## Data for analysis
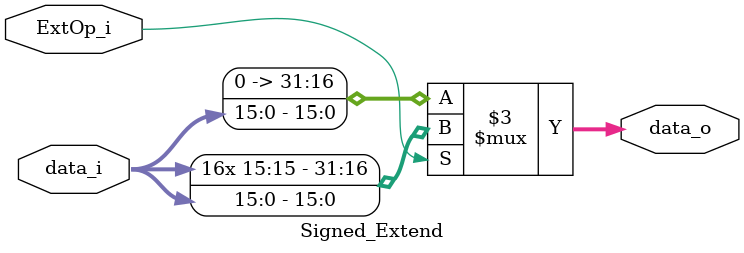
<source format=v>
module Signed_Extend(
    data_i,
	ExtOp_i,
    data_o
);

input	[15:0]	data_i;
input			ExtOp_i;
output 	[31:0]	data_o;

reg 	[31:0]	data_o;

always@(data_i or ExtOp_i) begin
	if(ExtOp_i)
		data_o = {{16{data_i[15]}}, data_i};
	else
		data_o = {16'b0, data_i};
end

endmodule
</source>
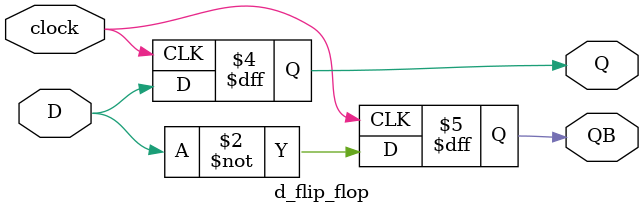
<source format=v>
module d_flip_flop( D , clock , Q , QB );
input D, clock;
output Q, QB;
reg Q, QB;
initial

begin
	Q=1'b0;
	QB=1'b1;
end

always @ (posedge clock)
	begin
		Q=D;
		QB=~Q;
	end

endmodule
</source>
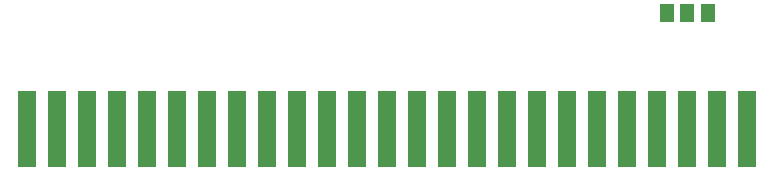
<source format=gbr>
G04 EAGLE Gerber RS-274X export*
G75*
%MOMM*%
%FSLAX34Y34*%
%LPD*%
%INSolderpaste Top*%
%IPPOS*%
%AMOC8*
5,1,8,0,0,1.08239X$1,22.5*%
G01*
%ADD10R,1.524000X6.477000*%
%ADD11R,1.300000X1.500000*%


D10*
X520700Y44577D03*
X546100Y44577D03*
X571500Y44577D03*
X596900Y44577D03*
X622300Y44577D03*
X647700Y44577D03*
X673100Y44577D03*
X698500Y44577D03*
X723900Y44577D03*
X749300Y44577D03*
X774700Y44577D03*
X800100Y44577D03*
X825500Y44577D03*
X850900Y44577D03*
X876300Y44577D03*
X901700Y44577D03*
X927100Y44577D03*
X952500Y44577D03*
X977900Y44577D03*
X1003300Y44577D03*
X1028700Y44577D03*
X1054100Y44577D03*
X1079500Y44577D03*
X1104900Y44577D03*
X1130300Y44577D03*
D11*
X1062500Y142875D03*
X1079500Y142875D03*
X1096500Y142875D03*
M02*

</source>
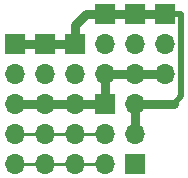
<source format=gtl>
G04 #@! TF.GenerationSoftware,KiCad,Pcbnew,(5.1.2)-1*
G04 #@! TF.CreationDate,2023-09-28T15:07:13+01:00*
G04 #@! TF.ProjectId,RPi_I2C_PWR_PCB00,5250695f-4932-4435-9f50-57525f504342,rev?*
G04 #@! TF.SameCoordinates,Original*
G04 #@! TF.FileFunction,Copper,L1,Top*
G04 #@! TF.FilePolarity,Positive*
%FSLAX46Y46*%
G04 Gerber Fmt 4.6, Leading zero omitted, Abs format (unit mm)*
G04 Created by KiCad (PCBNEW (5.1.2)-1) date 2023-09-28 15:07:13*
%MOMM*%
%LPD*%
G04 APERTURE LIST*
%ADD10O,1.700000X1.700000*%
%ADD11R,1.700000X1.700000*%
%ADD12C,0.750000*%
%ADD13C,0.500000*%
%ADD14C,0.250000*%
G04 APERTURE END LIST*
D10*
X124587000Y-85979000D03*
X124587000Y-83439000D03*
X124587000Y-80899000D03*
X124587000Y-78359000D03*
D11*
X124587000Y-75819000D03*
X127127000Y-75819000D03*
D10*
X127127000Y-78359000D03*
X127127000Y-80899000D03*
X127127000Y-83439000D03*
X127127000Y-85979000D03*
X122047000Y-85979000D03*
X122047000Y-83439000D03*
X122047000Y-80899000D03*
X122047000Y-78359000D03*
D11*
X122047000Y-75819000D03*
X129667000Y-73279000D03*
D10*
X129667000Y-75819000D03*
X129667000Y-78359000D03*
X134747000Y-78359000D03*
X134747000Y-75819000D03*
D11*
X134747000Y-73279000D03*
X129667000Y-80899000D03*
D10*
X129667000Y-83439000D03*
X129667000Y-85979000D03*
X132207000Y-80899000D03*
X132207000Y-83439000D03*
D11*
X132207000Y-85979000D03*
X132207000Y-73279000D03*
D10*
X132207000Y-75819000D03*
X132207000Y-78359000D03*
D12*
X127127000Y-80899000D02*
X124587000Y-80899000D01*
X124587000Y-80899000D02*
X122047000Y-80899000D01*
X129667000Y-78359000D02*
X132207000Y-78359000D01*
X132207000Y-78359000D02*
X134747000Y-78359000D01*
X127127000Y-80899000D02*
X129667000Y-80899000D01*
X129667000Y-78359000D02*
X129667000Y-80899000D01*
X127127000Y-75819000D02*
X124587000Y-75819000D01*
X124587000Y-75819000D02*
X122047000Y-75819000D01*
X129667000Y-73279000D02*
X132207000Y-73279000D01*
X132207000Y-73279000D02*
X134747000Y-73279000D01*
X132207000Y-80899000D02*
X132207000Y-83439000D01*
X127127000Y-74219000D02*
X128067000Y-73279000D01*
X127127000Y-75819000D02*
X127127000Y-74219000D01*
X128067000Y-73279000D02*
X129667000Y-73279000D01*
X135509000Y-80899000D02*
X132207000Y-80899000D01*
D13*
X136144000Y-80264000D02*
X135509000Y-80899000D01*
X136144000Y-73326000D02*
X136144000Y-80264000D01*
X134747000Y-73279000D02*
X136097000Y-73279000D01*
X136097000Y-73279000D02*
X136144000Y-73326000D01*
D14*
X122047000Y-85979000D02*
X124587000Y-85979000D01*
X124587000Y-85979000D02*
X127127000Y-85979000D01*
X129667000Y-85979000D02*
X127127000Y-85979000D01*
X127127000Y-83439000D02*
X124587000Y-83439000D01*
X124587000Y-83439000D02*
X122047000Y-83439000D01*
X127127000Y-83439000D02*
X129667000Y-83439000D01*
M02*

</source>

## Task
The result should be every line of the data, reproduced exactly, with the images removed.

## Task response
<source format=v>
module Signed_Extend(
    data_i,
	ExtOp_i,
    data_o
);

input	[15:0]	data_i;
input			ExtOp_i;
output 	[31:0]	data_o;

reg 	[31:0]	data_o;

always@(data_i or ExtOp_i) begin
	if(ExtOp_i)
		data_o = {{16{data_i[15]}}, data_i};
	else
		data_o = {16'b0, data_i};
end

endmodule
</source>
<source format=v>
module d_flip_flop( D , clock , Q , QB );
input D, clock;
output Q, QB;
reg Q, QB;
initial

begin
	Q=1'b0;
	QB=1'b1;
end

always @ (posedge clock)
	begin
		Q=D;
		QB=~Q;
	end

endmodule
</source>
<source format=gbr>
G04 EAGLE Gerber RS-274X export*
G75*
%MOMM*%
%FSLAX34Y34*%
%LPD*%
%INSolderpaste Top*%
%IPPOS*%
%AMOC8*
5,1,8,0,0,1.08239X$1,22.5*%
G01*
%ADD10R,1.524000X6.477000*%
%ADD11R,1.300000X1.500000*%


D10*
X520700Y44577D03*
X546100Y44577D03*
X571500Y44577D03*
X596900Y44577D03*
X622300Y44577D03*
X647700Y44577D03*
X673100Y44577D03*
X698500Y44577D03*
X723900Y44577D03*
X749300Y44577D03*
X774700Y44577D03*
X800100Y44577D03*
X825500Y44577D03*
X850900Y44577D03*
X876300Y44577D03*
X901700Y44577D03*
X927100Y44577D03*
X952500Y44577D03*
X977900Y44577D03*
X1003300Y44577D03*
X1028700Y44577D03*
X1054100Y44577D03*
X1079500Y44577D03*
X1104900Y44577D03*
X1130300Y44577D03*
D11*
X1062500Y142875D03*
X1079500Y142875D03*
X1096500Y142875D03*
M02*

</source>
<source format=gtl>
G04 #@! TF.GenerationSoftware,KiCad,Pcbnew,(5.1.2)-1*
G04 #@! TF.CreationDate,2023-09-28T15:07:13+01:00*
G04 #@! TF.ProjectId,RPi_I2C_PWR_PCB00,5250695f-4932-4435-9f50-57525f504342,rev?*
G04 #@! TF.SameCoordinates,Original*
G04 #@! TF.FileFunction,Copper,L1,Top*
G04 #@! TF.FilePolarity,Positive*
%FSLAX46Y46*%
G04 Gerber Fmt 4.6, Leading zero omitted, Abs format (unit mm)*
G04 Created by KiCad (PCBNEW (5.1.2)-1) date 2023-09-28 15:07:13*
%MOMM*%
%LPD*%
G04 APERTURE LIST*
%ADD10O,1.700000X1.700000*%
%ADD11R,1.700000X1.700000*%
%ADD12C,0.750000*%
%ADD13C,0.500000*%
%ADD14C,0.250000*%
G04 APERTURE END LIST*
D10*
X124587000Y-85979000D03*
X124587000Y-83439000D03*
X124587000Y-80899000D03*
X124587000Y-78359000D03*
D11*
X124587000Y-75819000D03*
X127127000Y-75819000D03*
D10*
X127127000Y-78359000D03*
X127127000Y-80899000D03*
X127127000Y-83439000D03*
X127127000Y-85979000D03*
X122047000Y-85979000D03*
X122047000Y-83439000D03*
X122047000Y-80899000D03*
X122047000Y-78359000D03*
D11*
X122047000Y-75819000D03*
X129667000Y-73279000D03*
D10*
X129667000Y-75819000D03*
X129667000Y-78359000D03*
X134747000Y-78359000D03*
X134747000Y-75819000D03*
D11*
X134747000Y-73279000D03*
X129667000Y-80899000D03*
D10*
X129667000Y-83439000D03*
X129667000Y-85979000D03*
X132207000Y-80899000D03*
X132207000Y-83439000D03*
D11*
X132207000Y-85979000D03*
X132207000Y-73279000D03*
D10*
X132207000Y-75819000D03*
X132207000Y-78359000D03*
D12*
X127127000Y-80899000D02*
X124587000Y-80899000D01*
X124587000Y-80899000D02*
X122047000Y-80899000D01*
X129667000Y-78359000D02*
X132207000Y-78359000D01*
X132207000Y-78359000D02*
X134747000Y-78359000D01*
X127127000Y-80899000D02*
X129667000Y-80899000D01*
X129667000Y-78359000D02*
X129667000Y-80899000D01*
X127127000Y-75819000D02*
X124587000Y-75819000D01*
X124587000Y-75819000D02*
X122047000Y-75819000D01*
X129667000Y-73279000D02*
X132207000Y-73279000D01*
X132207000Y-73279000D02*
X134747000Y-73279000D01*
X132207000Y-80899000D02*
X132207000Y-83439000D01*
X127127000Y-74219000D02*
X128067000Y-73279000D01*
X127127000Y-75819000D02*
X127127000Y-74219000D01*
X128067000Y-73279000D02*
X129667000Y-73279000D01*
X135509000Y-80899000D02*
X132207000Y-80899000D01*
D13*
X136144000Y-80264000D02*
X135509000Y-80899000D01*
X136144000Y-73326000D02*
X136144000Y-80264000D01*
X134747000Y-73279000D02*
X136097000Y-73279000D01*
X136097000Y-73279000D02*
X136144000Y-73326000D01*
D14*
X122047000Y-85979000D02*
X124587000Y-85979000D01*
X124587000Y-85979000D02*
X127127000Y-85979000D01*
X129667000Y-85979000D02*
X127127000Y-85979000D01*
X127127000Y-83439000D02*
X124587000Y-83439000D01*
X124587000Y-83439000D02*
X122047000Y-83439000D01*
X127127000Y-83439000D02*
X129667000Y-83439000D01*
M02*

</source>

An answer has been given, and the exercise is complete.